[[ Data under study open ]]
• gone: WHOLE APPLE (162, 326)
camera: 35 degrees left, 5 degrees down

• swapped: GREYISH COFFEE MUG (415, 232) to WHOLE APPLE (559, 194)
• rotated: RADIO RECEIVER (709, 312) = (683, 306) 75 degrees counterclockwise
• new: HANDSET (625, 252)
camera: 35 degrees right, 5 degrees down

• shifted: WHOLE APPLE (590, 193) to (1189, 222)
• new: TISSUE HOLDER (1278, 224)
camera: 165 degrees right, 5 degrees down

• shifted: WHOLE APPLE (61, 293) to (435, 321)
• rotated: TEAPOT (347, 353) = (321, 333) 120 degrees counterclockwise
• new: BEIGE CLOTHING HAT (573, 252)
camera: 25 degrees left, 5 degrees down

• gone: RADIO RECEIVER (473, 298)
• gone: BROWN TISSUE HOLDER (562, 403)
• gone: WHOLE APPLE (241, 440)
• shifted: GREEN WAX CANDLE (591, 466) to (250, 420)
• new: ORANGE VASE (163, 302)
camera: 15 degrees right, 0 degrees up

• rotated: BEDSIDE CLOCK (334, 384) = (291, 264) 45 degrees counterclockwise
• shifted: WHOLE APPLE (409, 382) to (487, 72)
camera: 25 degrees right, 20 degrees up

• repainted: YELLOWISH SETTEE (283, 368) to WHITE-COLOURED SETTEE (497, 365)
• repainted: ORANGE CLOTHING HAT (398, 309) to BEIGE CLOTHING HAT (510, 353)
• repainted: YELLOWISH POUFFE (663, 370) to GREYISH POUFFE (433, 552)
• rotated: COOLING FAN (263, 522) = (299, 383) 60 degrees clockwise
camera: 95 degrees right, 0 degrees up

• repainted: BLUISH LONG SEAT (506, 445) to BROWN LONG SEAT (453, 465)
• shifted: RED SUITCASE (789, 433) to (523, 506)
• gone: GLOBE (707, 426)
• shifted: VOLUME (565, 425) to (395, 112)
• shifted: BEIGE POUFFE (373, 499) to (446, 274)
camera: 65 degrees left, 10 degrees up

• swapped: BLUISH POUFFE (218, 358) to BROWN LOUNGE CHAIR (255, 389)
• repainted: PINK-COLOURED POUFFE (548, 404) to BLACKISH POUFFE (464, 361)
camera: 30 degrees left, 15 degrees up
[[ Data under study closed ]]
The word "repainted" may appear in several lines of the data; copy every line where it does.

• repainted: YELLOWISH SETTEE (283, 368) to WHITE-COLOURED SETTEE (497, 365)
• repainted: ORANGE CLOTHING HAT (398, 309) to BEIGE CLOTHING HAT (510, 353)
• repainted: YELLOWISH POUFFE (663, 370) to GREYISH POUFFE (433, 552)
• repainted: BLUISH LONG SEAT (506, 445) to BROWN LONG SEAT (453, 465)
• repainted: PINK-COLOURED POUFFE (548, 404) to BLACKISH POUFFE (464, 361)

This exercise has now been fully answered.